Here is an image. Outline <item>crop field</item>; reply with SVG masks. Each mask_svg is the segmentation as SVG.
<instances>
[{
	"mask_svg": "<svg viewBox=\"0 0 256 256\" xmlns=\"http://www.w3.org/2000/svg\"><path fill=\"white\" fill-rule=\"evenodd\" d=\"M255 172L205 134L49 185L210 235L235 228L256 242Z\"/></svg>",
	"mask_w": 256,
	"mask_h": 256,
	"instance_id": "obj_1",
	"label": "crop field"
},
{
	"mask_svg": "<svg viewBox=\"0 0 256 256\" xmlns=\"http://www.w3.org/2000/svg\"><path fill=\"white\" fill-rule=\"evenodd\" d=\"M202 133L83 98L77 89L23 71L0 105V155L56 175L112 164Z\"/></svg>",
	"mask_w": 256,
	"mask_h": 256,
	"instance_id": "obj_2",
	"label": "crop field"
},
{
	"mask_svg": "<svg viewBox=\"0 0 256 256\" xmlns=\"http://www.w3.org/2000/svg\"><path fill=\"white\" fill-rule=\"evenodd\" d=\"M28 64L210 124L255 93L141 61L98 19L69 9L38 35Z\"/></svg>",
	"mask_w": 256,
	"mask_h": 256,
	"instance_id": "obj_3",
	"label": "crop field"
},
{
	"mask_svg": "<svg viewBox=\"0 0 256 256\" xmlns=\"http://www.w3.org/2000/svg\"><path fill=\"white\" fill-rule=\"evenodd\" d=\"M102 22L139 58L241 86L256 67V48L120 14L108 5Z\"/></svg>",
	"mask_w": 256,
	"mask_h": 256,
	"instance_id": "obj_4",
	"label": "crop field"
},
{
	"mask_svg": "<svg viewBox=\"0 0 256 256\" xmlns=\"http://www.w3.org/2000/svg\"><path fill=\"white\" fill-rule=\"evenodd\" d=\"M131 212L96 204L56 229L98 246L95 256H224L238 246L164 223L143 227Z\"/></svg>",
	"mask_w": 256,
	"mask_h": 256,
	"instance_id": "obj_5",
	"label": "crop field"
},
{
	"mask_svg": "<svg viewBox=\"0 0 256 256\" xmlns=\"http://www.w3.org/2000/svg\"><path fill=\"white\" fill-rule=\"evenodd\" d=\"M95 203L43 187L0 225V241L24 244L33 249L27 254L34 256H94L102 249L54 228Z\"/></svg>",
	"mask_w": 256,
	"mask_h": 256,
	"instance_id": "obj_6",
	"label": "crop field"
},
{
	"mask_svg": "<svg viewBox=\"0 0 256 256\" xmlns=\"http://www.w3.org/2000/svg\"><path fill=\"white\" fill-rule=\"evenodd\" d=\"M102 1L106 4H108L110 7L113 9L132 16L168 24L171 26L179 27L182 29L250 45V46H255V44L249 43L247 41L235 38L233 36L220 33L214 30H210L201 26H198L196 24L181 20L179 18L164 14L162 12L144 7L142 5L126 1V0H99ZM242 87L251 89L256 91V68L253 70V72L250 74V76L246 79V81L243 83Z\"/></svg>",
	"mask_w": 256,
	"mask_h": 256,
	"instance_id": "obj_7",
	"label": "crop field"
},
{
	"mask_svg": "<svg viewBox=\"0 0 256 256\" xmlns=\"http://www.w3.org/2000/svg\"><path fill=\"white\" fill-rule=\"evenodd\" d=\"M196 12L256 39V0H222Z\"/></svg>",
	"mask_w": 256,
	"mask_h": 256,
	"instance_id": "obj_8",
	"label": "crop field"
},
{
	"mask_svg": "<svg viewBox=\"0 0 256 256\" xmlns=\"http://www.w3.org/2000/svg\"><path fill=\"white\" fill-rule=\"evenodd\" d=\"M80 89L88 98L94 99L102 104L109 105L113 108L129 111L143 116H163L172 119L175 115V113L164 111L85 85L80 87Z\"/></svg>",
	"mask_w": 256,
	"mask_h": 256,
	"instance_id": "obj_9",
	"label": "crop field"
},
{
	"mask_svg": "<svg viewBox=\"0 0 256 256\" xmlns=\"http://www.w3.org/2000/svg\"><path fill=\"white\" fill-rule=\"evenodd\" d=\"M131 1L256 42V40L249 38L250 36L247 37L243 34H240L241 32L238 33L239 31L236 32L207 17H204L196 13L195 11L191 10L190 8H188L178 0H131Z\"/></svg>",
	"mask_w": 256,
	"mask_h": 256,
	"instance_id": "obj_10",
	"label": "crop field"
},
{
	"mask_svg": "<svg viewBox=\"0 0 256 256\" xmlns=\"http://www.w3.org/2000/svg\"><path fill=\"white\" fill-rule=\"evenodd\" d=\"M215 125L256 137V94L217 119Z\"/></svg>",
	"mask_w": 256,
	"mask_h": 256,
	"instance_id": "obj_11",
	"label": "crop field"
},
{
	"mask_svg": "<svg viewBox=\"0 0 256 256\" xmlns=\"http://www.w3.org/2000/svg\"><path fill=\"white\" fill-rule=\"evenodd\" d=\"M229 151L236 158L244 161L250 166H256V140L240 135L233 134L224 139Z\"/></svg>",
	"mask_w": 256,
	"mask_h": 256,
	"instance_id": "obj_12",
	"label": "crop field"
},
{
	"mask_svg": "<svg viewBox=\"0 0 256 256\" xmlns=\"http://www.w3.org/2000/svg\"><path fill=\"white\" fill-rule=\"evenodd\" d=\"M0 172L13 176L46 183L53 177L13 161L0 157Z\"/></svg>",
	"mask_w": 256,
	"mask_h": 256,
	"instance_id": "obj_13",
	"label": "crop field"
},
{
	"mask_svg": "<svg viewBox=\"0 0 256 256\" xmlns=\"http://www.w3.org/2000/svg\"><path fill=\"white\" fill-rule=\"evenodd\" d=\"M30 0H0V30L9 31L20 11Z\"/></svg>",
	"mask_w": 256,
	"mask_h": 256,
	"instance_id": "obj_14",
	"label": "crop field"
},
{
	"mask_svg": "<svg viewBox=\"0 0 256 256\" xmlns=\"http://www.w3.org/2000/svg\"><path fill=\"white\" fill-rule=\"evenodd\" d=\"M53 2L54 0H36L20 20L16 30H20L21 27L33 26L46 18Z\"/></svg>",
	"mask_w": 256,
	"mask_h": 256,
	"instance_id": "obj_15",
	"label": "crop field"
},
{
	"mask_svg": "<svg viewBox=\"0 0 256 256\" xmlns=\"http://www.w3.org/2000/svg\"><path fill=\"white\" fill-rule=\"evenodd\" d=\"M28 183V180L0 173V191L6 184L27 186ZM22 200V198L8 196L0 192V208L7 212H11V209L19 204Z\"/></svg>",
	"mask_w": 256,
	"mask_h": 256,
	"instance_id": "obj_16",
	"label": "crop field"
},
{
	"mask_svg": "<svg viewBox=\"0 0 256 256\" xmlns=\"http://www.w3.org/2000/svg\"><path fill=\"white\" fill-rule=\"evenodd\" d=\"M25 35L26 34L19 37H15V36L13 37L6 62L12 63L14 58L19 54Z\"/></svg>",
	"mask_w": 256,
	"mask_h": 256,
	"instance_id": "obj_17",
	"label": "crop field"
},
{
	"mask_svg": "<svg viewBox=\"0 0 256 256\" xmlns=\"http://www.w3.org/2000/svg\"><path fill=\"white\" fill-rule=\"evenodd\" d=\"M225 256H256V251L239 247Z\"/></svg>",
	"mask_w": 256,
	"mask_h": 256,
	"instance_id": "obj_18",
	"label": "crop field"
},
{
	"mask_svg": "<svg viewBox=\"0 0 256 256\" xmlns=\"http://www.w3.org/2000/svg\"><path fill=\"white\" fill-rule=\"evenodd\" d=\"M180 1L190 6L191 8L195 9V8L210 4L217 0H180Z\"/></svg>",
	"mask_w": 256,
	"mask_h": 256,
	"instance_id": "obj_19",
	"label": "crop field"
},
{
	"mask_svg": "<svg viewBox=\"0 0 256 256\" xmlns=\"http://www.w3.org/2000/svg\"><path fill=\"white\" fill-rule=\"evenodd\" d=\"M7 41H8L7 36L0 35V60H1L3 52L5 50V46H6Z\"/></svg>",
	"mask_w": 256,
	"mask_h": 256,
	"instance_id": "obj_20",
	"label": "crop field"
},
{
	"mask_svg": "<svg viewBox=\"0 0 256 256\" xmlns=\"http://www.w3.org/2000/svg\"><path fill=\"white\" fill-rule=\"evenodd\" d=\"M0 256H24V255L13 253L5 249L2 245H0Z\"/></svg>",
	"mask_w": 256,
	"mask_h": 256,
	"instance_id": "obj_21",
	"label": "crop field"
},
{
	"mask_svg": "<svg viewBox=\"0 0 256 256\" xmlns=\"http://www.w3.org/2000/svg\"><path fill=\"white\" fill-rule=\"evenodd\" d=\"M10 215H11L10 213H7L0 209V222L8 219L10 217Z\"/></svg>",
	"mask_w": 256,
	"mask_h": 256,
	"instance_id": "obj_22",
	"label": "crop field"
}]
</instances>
-----
**What you need to do**
Copy the records verbatim from their first line through the line containing "64L210 124L255 93L141", including both of these lines.

**Answer to the problem**
Here is an image. Outline <item>crop field</item>; reply with SVG masks. Each mask_svg is the segmentation as SVG.
<instances>
[{
	"mask_svg": "<svg viewBox=\"0 0 256 256\" xmlns=\"http://www.w3.org/2000/svg\"><path fill=\"white\" fill-rule=\"evenodd\" d=\"M255 172L205 134L49 185L210 235L235 228L256 242Z\"/></svg>",
	"mask_w": 256,
	"mask_h": 256,
	"instance_id": "obj_1",
	"label": "crop field"
},
{
	"mask_svg": "<svg viewBox=\"0 0 256 256\" xmlns=\"http://www.w3.org/2000/svg\"><path fill=\"white\" fill-rule=\"evenodd\" d=\"M202 133L83 98L77 89L23 71L0 105V155L56 175L112 164Z\"/></svg>",
	"mask_w": 256,
	"mask_h": 256,
	"instance_id": "obj_2",
	"label": "crop field"
},
{
	"mask_svg": "<svg viewBox=\"0 0 256 256\" xmlns=\"http://www.w3.org/2000/svg\"><path fill=\"white\" fill-rule=\"evenodd\" d=\"M28 64L210 124L255 93L141 61L98 19L69 9L38 35Z\"/></svg>",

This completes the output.